[Excerpts from a dataset]
■ ■ ■ ■

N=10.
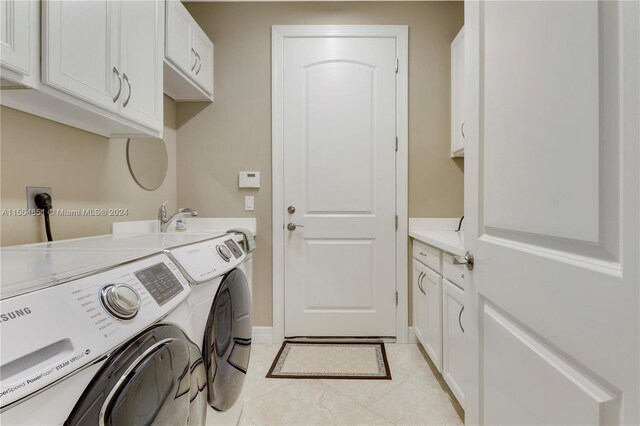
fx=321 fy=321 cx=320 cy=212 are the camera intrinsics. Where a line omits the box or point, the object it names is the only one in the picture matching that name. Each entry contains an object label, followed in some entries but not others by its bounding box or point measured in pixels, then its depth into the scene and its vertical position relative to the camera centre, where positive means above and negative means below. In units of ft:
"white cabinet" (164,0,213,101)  6.06 +3.25
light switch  8.23 +0.24
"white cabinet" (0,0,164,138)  3.30 +1.81
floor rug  6.50 -3.28
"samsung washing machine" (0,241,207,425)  1.42 -0.70
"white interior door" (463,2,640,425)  1.53 +0.00
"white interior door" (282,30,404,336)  8.09 +0.74
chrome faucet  6.49 -0.06
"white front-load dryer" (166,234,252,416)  3.11 -1.10
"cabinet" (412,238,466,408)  5.08 -1.87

■ ■ ■ ■

What you should do
When the string "interior" appears in a line of the records above, that line is to be copied.

Result below
"white interior door" (463,2,640,425)  1.53 +0.00
"white interior door" (282,30,404,336)  8.09 +0.74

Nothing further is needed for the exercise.